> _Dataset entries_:
--------------------------------

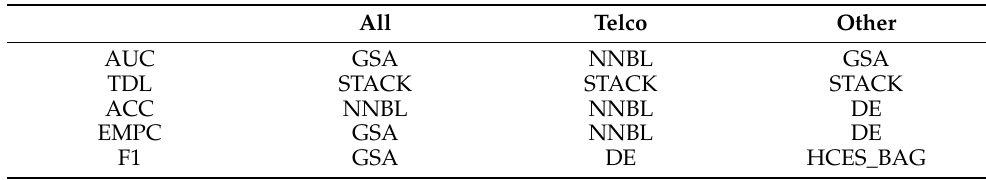
Table 8. Highest ranked classifiers for each performance measure and sectors (i.e., all, telecommuni- cations, and other remaining data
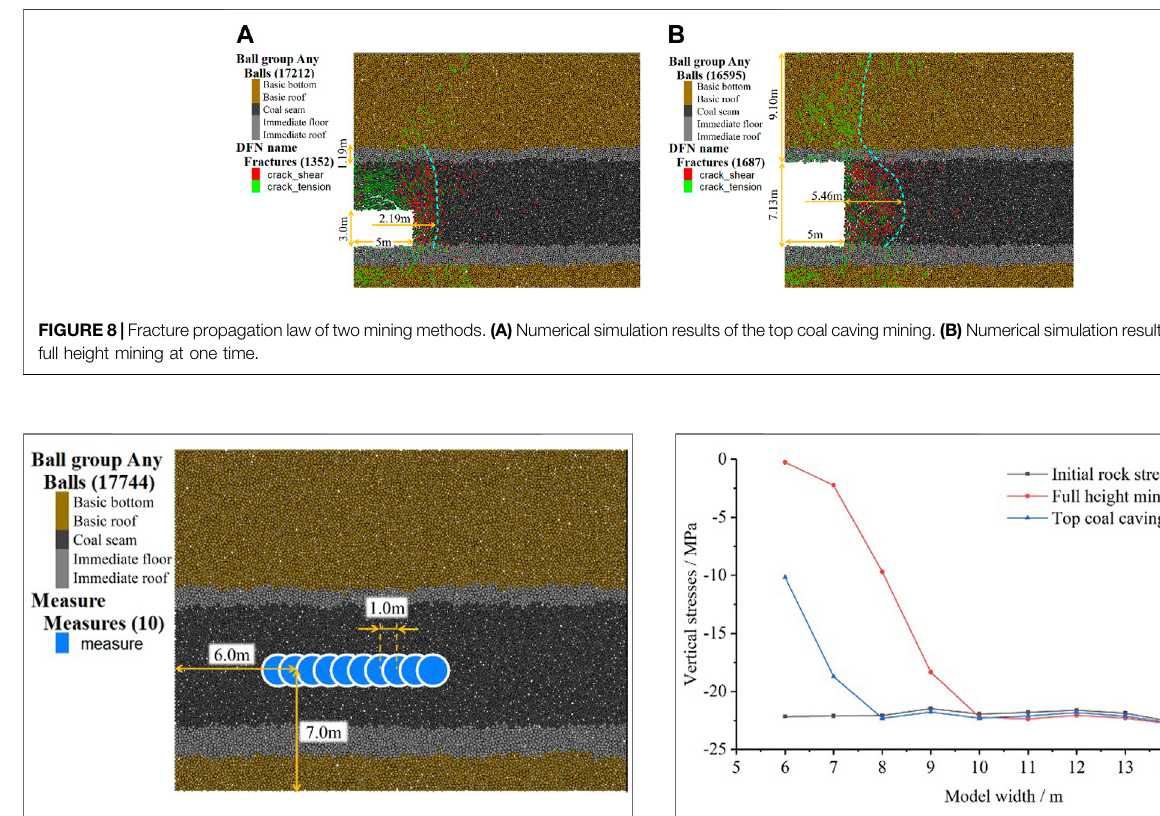
FIGURE 9 | Layout of stress measuring points in coal seam.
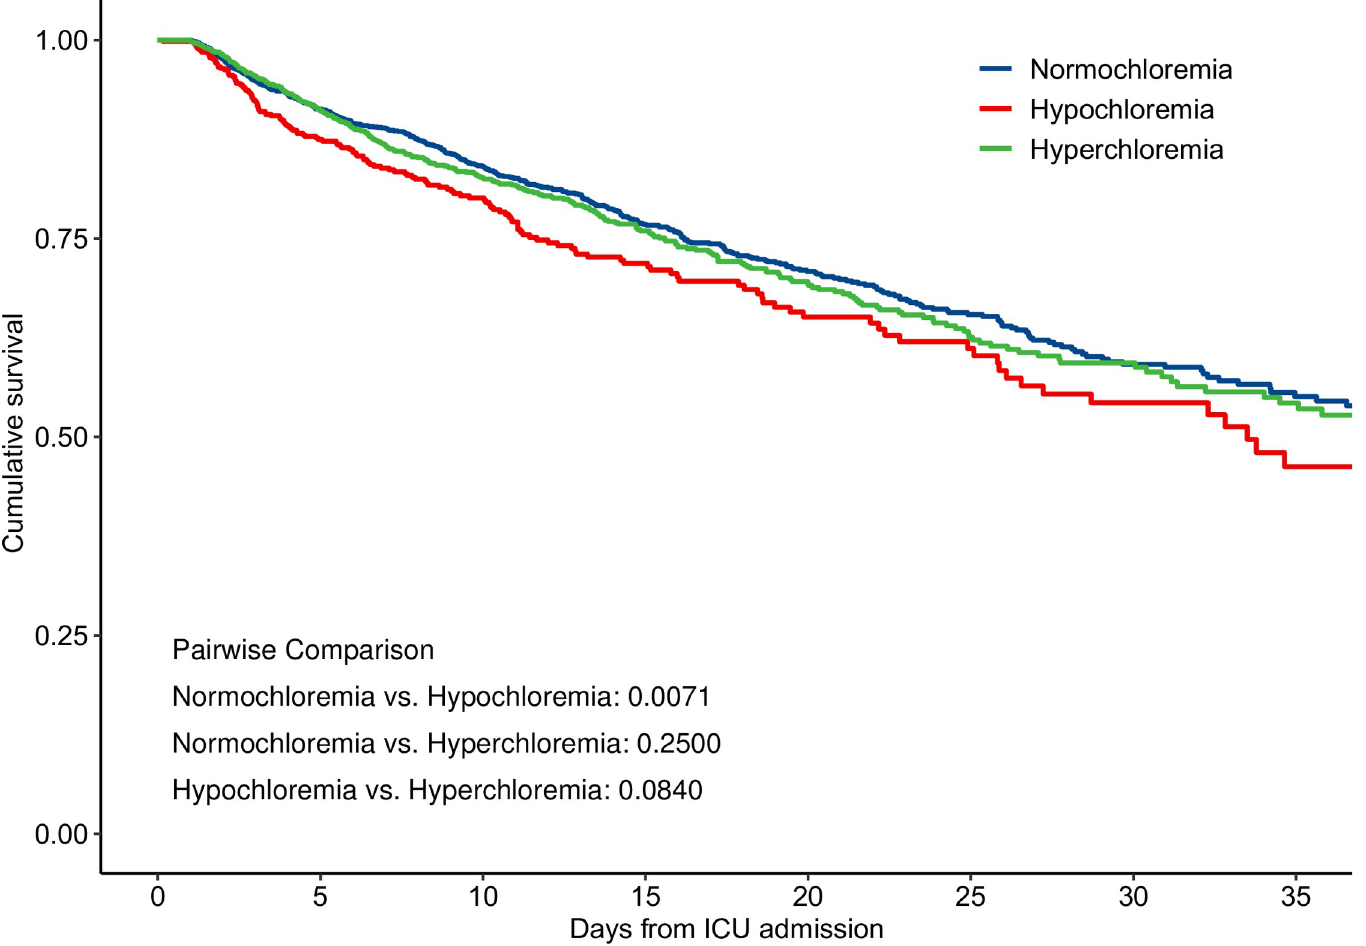
Fig 4. Kaplan-Meier survival curve for in-hospital mortality stratified by serum chloride in three groups. Log rank p-values between groups were reported.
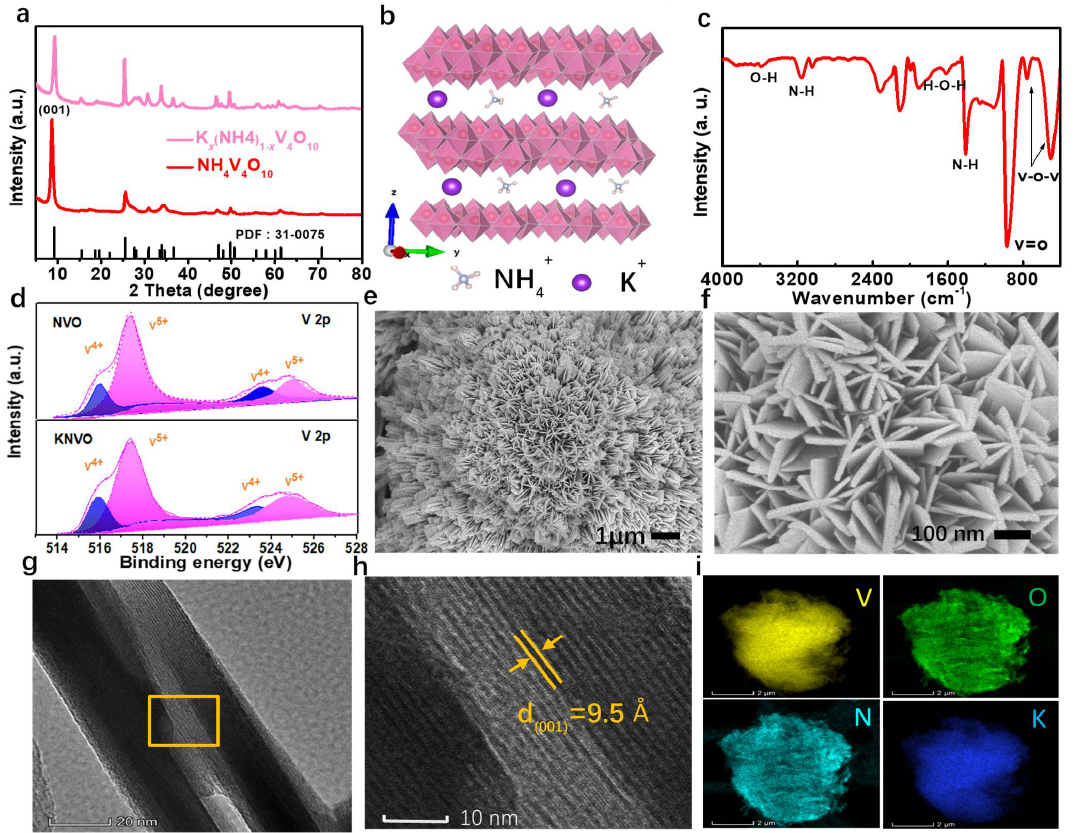
Figure 1. ( a ) XRD pattern of NVO and KNVO ( b ) Crystal structural illustration of KNH 4 V 4 O 10 . ( c ) FTIR spectra of KNVO. ( d ) V2p XPS spectrum of NVO and KNVO. ( e , f ) SEM images of KNVO. ( g – i ) TEM, HRTEM images, and elemental mapping image of KNVO, respectively .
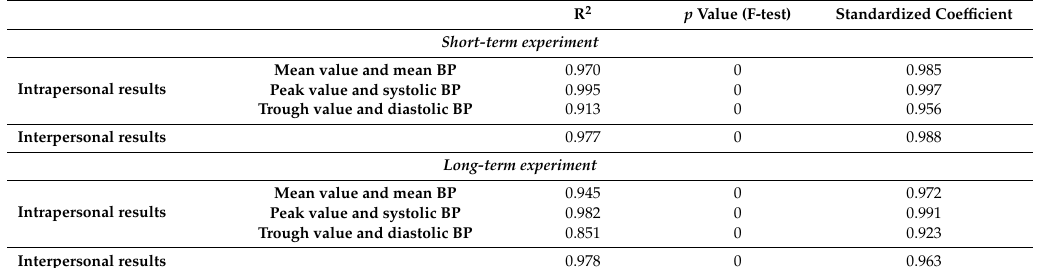
Table 1. Linear regression between the cu ff -based NIBP and the baseline-corrected sensor values.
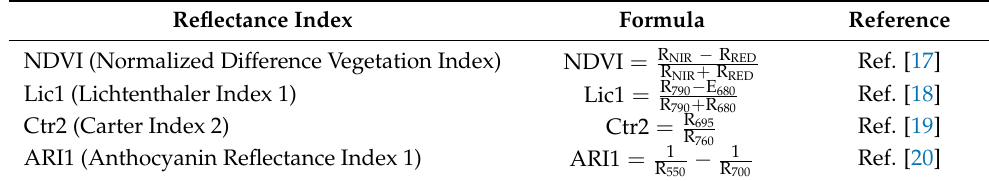
Table 2. Reflectance indices calculated by the PolyPen RP410 based on hyperspectral data. Reflectance Index Formula Reference NDVI (Normalized Difference Vegetation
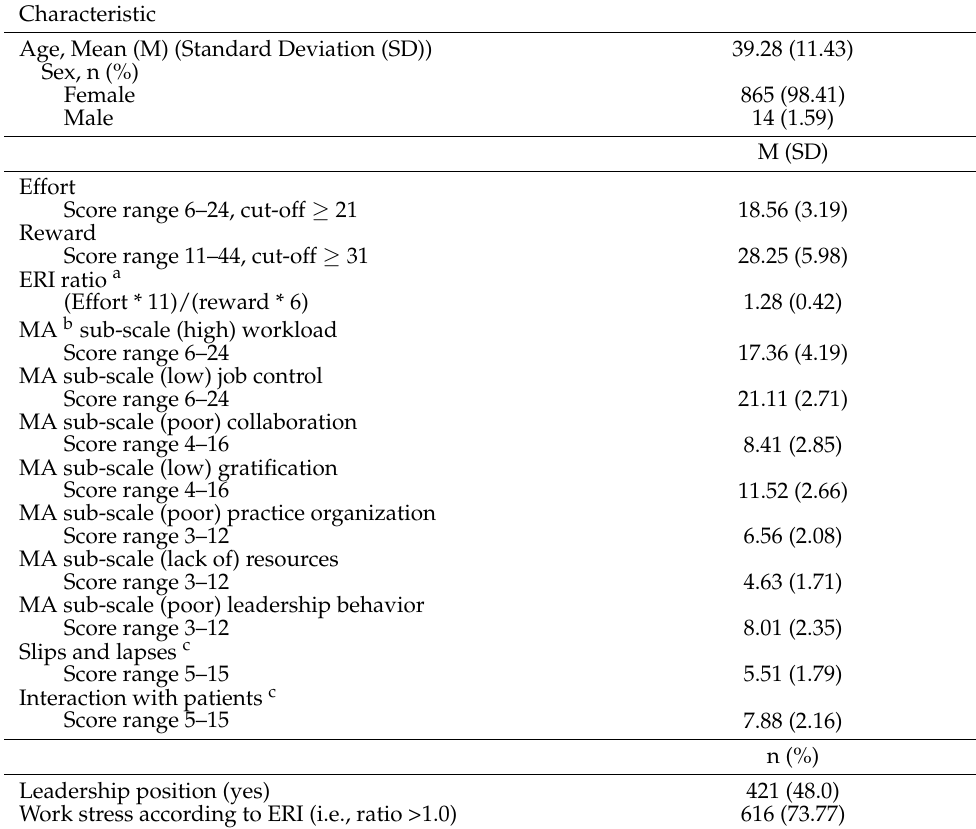
Table 2. Description of the sample (n * =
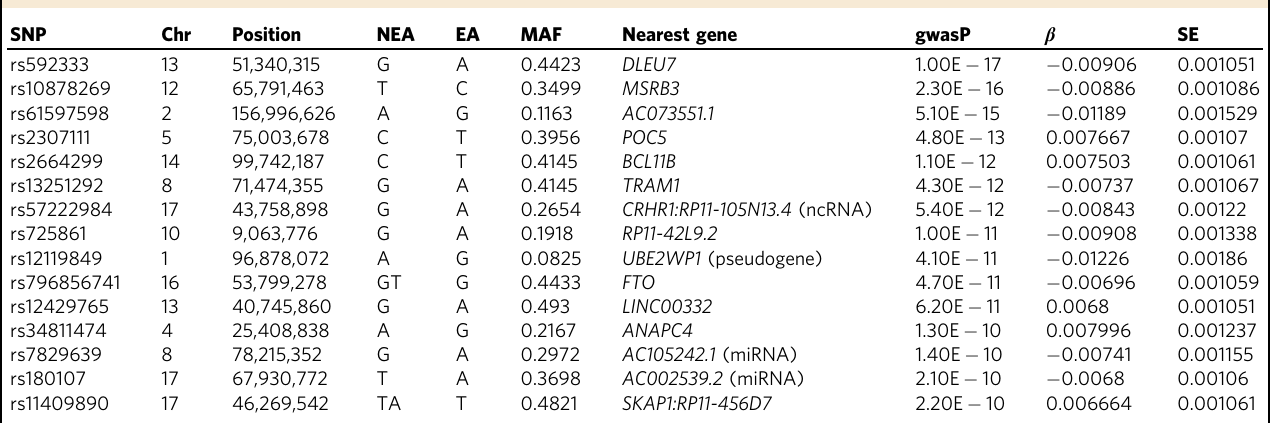
Table 2 Top 15 genomic risk loci for snoring showing the top SNP for each locus.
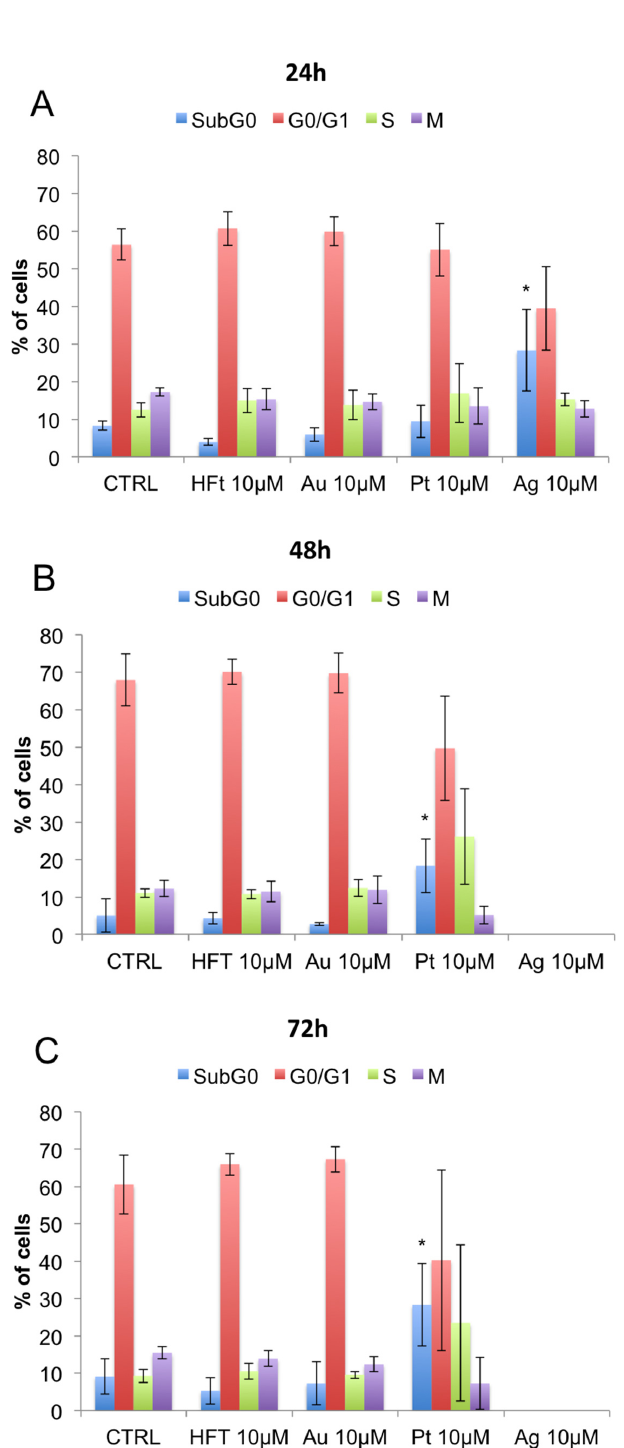
Figure 4. Cell cycle analysis by flow cytometry on SH-SY5Ycells upon HFt-based nanocarriers exposure, after staining with propidium iodide dye to evaluate cell cycle progression and apoptosis. ( A ) 24 h treatment; ( B ) 48 h treatment; and ( C ) 72 h treatment. For each experiment, treatments with 10 µ M nanocarriers (NCs) (expressed as metal concentration) were assayed. The effects of no treatment (CTRL), treatment with HFt (CTRL), HFt-Ag, HFt-Au and HFt-cisPt are shown. Standard deviations are indicated. Statistical significance assessed by t -test; * p ( t -test) <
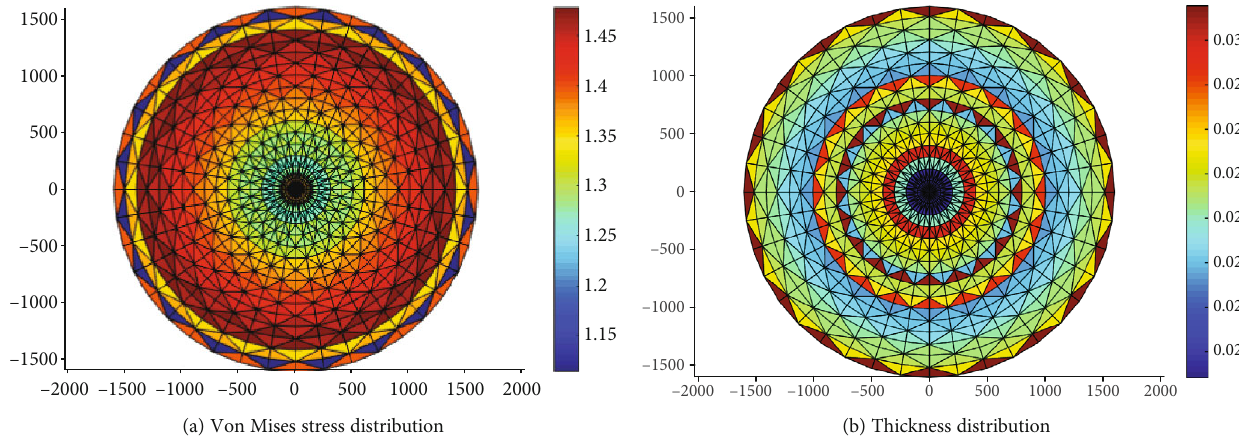
Figure 4: Stress and thickness distribution of optimal re fl ector by the BFP-E Method.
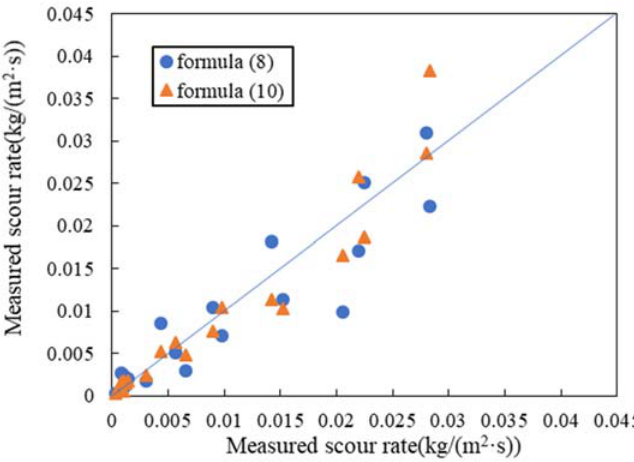
Figure 14. Comparison of measured and calculated values.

--------------------------------

> _HOW TO COMPLETE THIS TASK_: From the entries, report every line in which the string "each" occurs.

> _TASK RESPONSE_:
Table 8. Highest ranked classifiers for each performance measure and sectors (i.e., all, telecommuni- cations, and other remaining data
Table 2 Top 15 genomic risk loci for snoring showing the top SNP for each locus.
Figure 4. Cell cycle analysis by flow cytometry on SH-SY5Ycells upon HFt-based nanocarriers exposure, after staining with propidium iodide dye to evaluate cell cycle progression and apoptosis. ( A ) 24 h treatment; ( B ) 48 h treatment; and ( C ) 72 h treatment. For each experiment, treatments with 10 µ M nanocarriers (NCs) (expressed as metal concentration) were assayed. The effects of no treatment (CTRL), treatment with HFt (CTRL), HFt-Ag, HFt-Au and HFt-cisPt are shown. Standard deviations are indicated. Statistical significance assessed by t -test; * p ( t -test) <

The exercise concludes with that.